Perigee, Apogee Upper Bounds from Belaga and Mignotte

Question

I am currently reading the work of Belaga on upper bounds on minimal cyclic iterates in the $3x+d$ problem.

In the paper, the author gives an upper bound on the perigee as $$ dk^{C_2} $$ where $k$ is the number of odd elements in the cycle, and $C_2$ is an effectively computable constant not exceeding $32$ (as per Corollary 2 in the cited paper of Laurent et al).

Later in the introduction, Belaga mentions an upper bound for the apogee (maximal element)

$$dk^C (3/2)^k $$

(the author and Mignotte derive this upper bound in another paper )

Question: Does 32 still apply as an upper bound for the effectively computable constant C (when bounding the apogee)?

The author writes that he corresponded with another author in the derivation of this constant (for the perigee).

Answer 1

One can apply the results of Rhin (as provided by Lemma 12 in the work of Simons and De Weger) to derive sharp constants.

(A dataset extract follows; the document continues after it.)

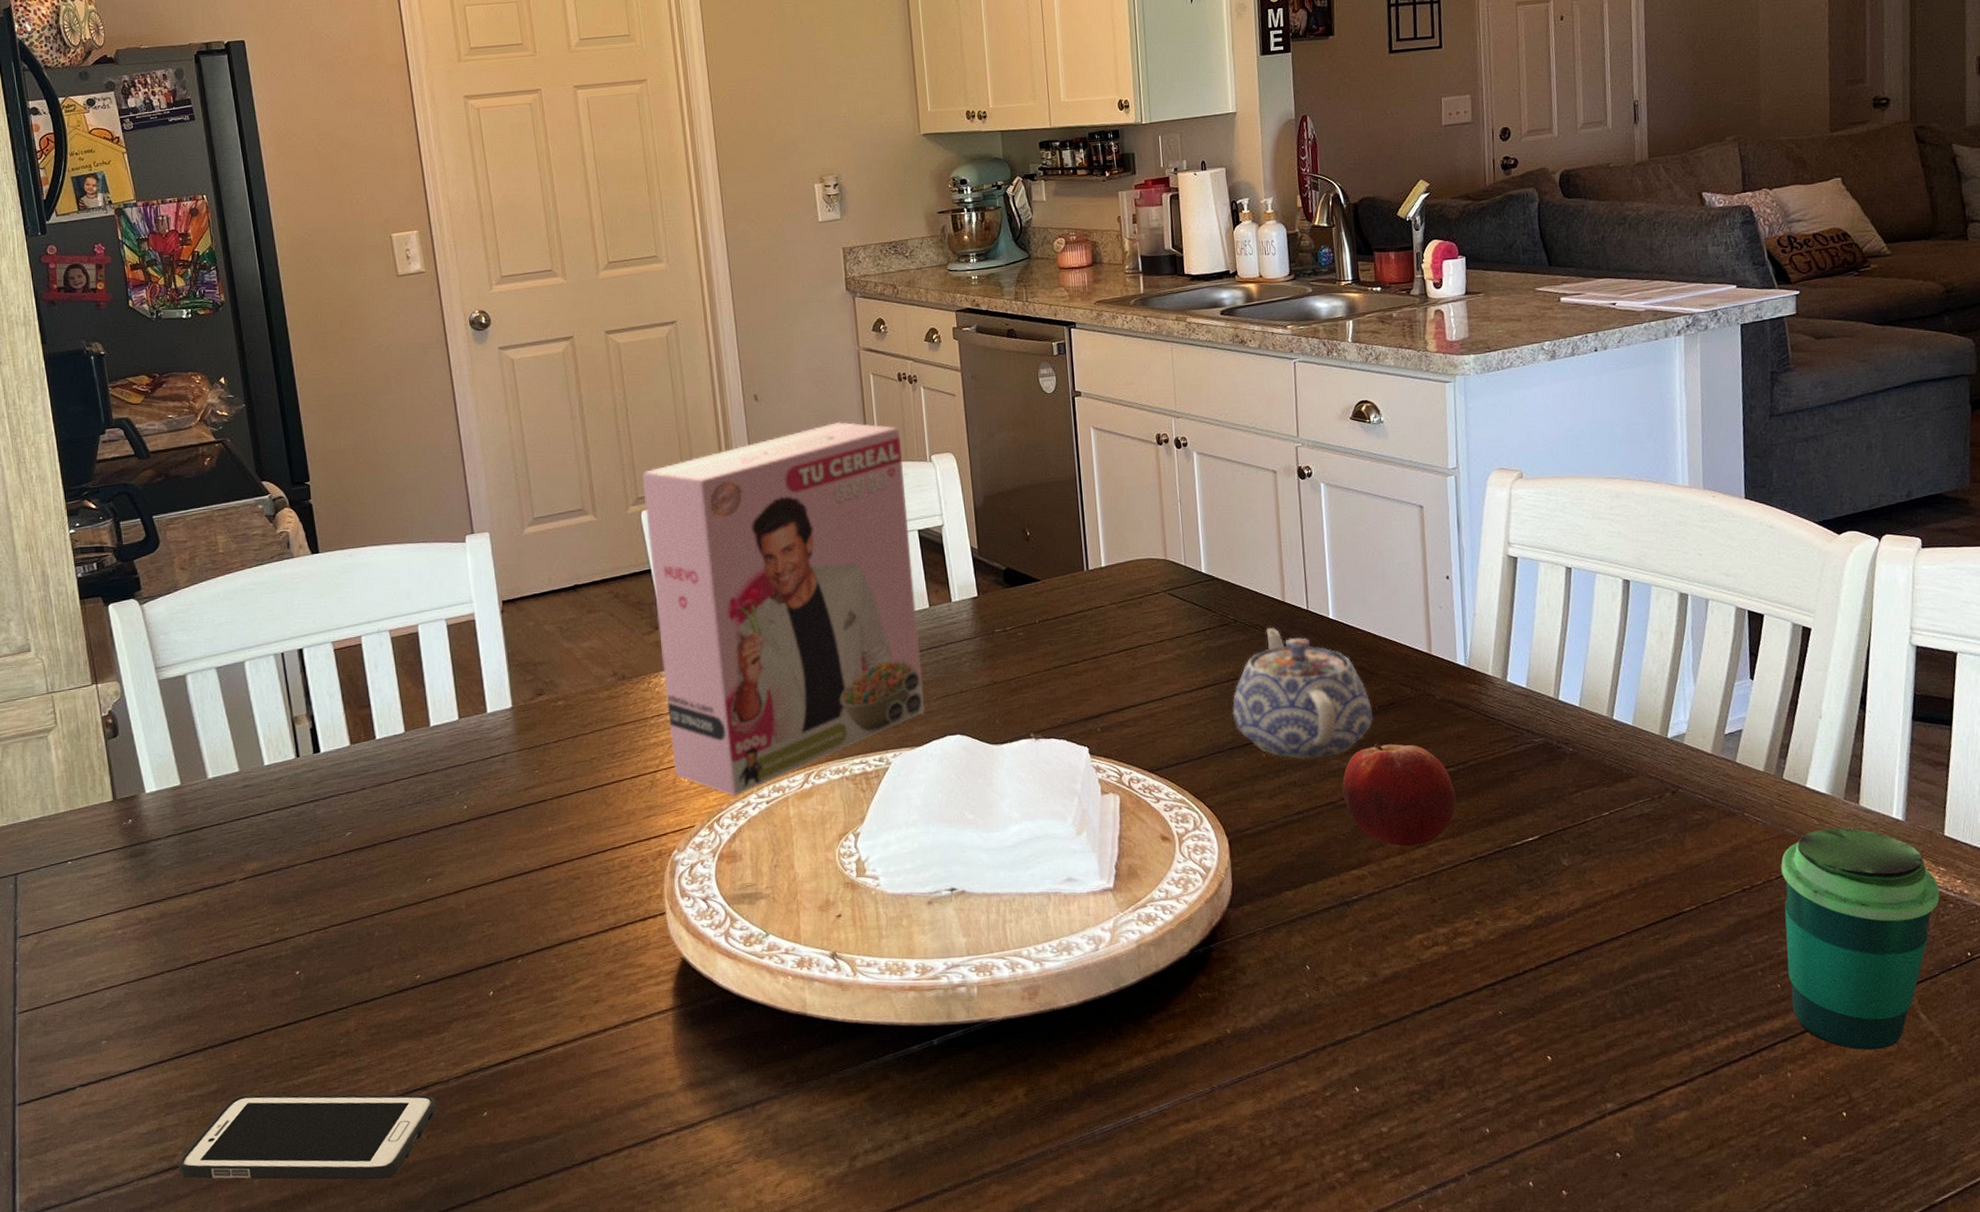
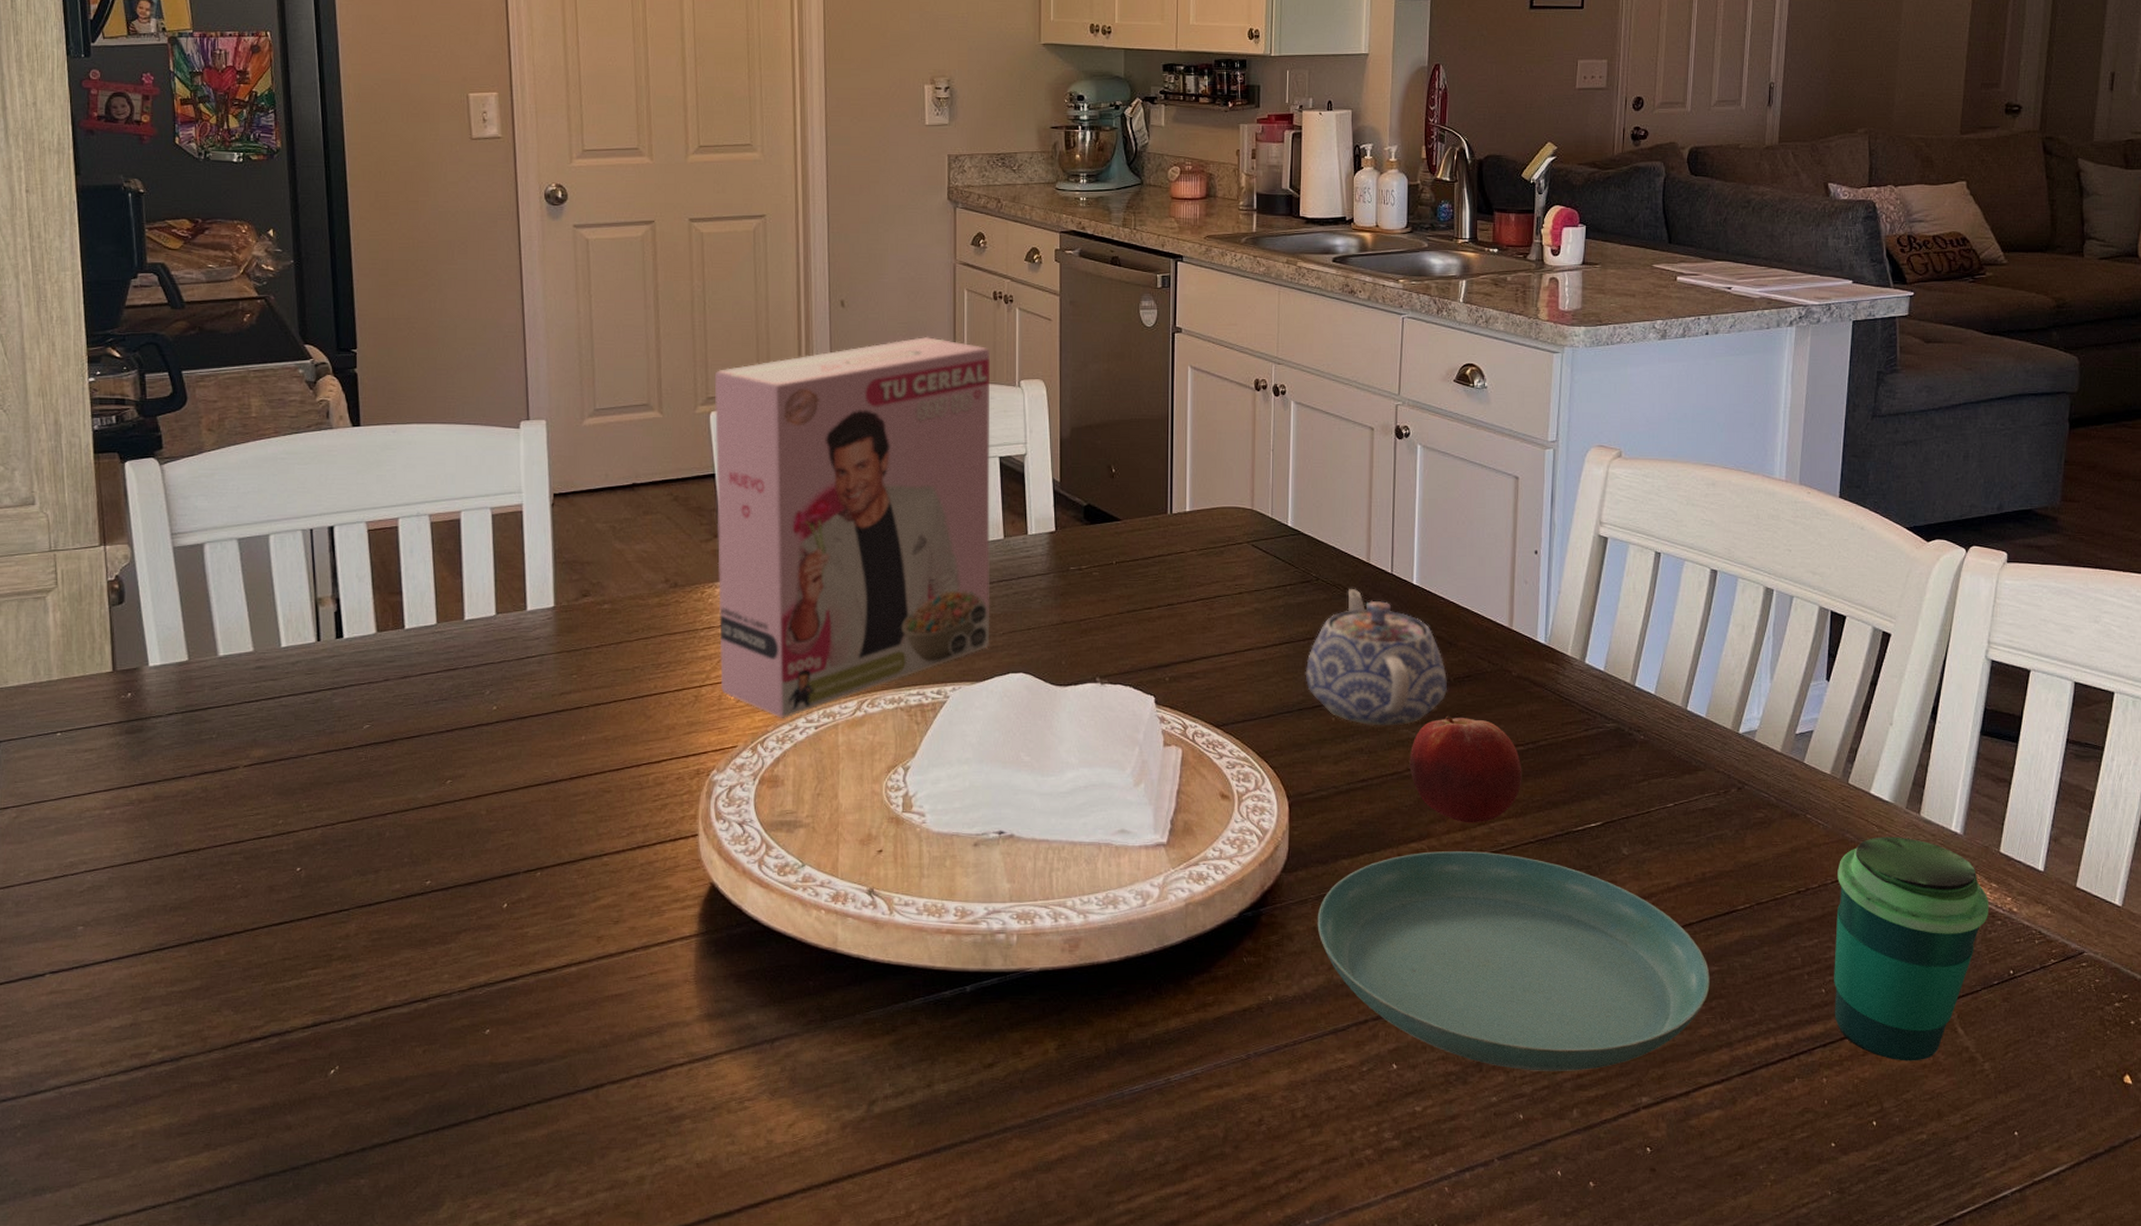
cell phone: present [178,1094,437,1180] -> none [151,996,436,1093]
saucer: none [1266,873,1664,1085] -> present [1317,851,1710,1071]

Assume $k+l>k$. Lemma 12 in Simons/De Weger demonstrates the inequality

$$ (k+l)\log 2 - k\log 3 > e^{-13.3(0.46507)}k^{-13.3}.$$ This inequality provides means for deriving a lower bound on the denominator $2^{k+l}-3^{k}$ of a periodic orbit element; the argument in the abovementioned paper of Belaga/Mignotte demonstrates how this lower bound can be applied to derive an upper bound on the maximal iterate element.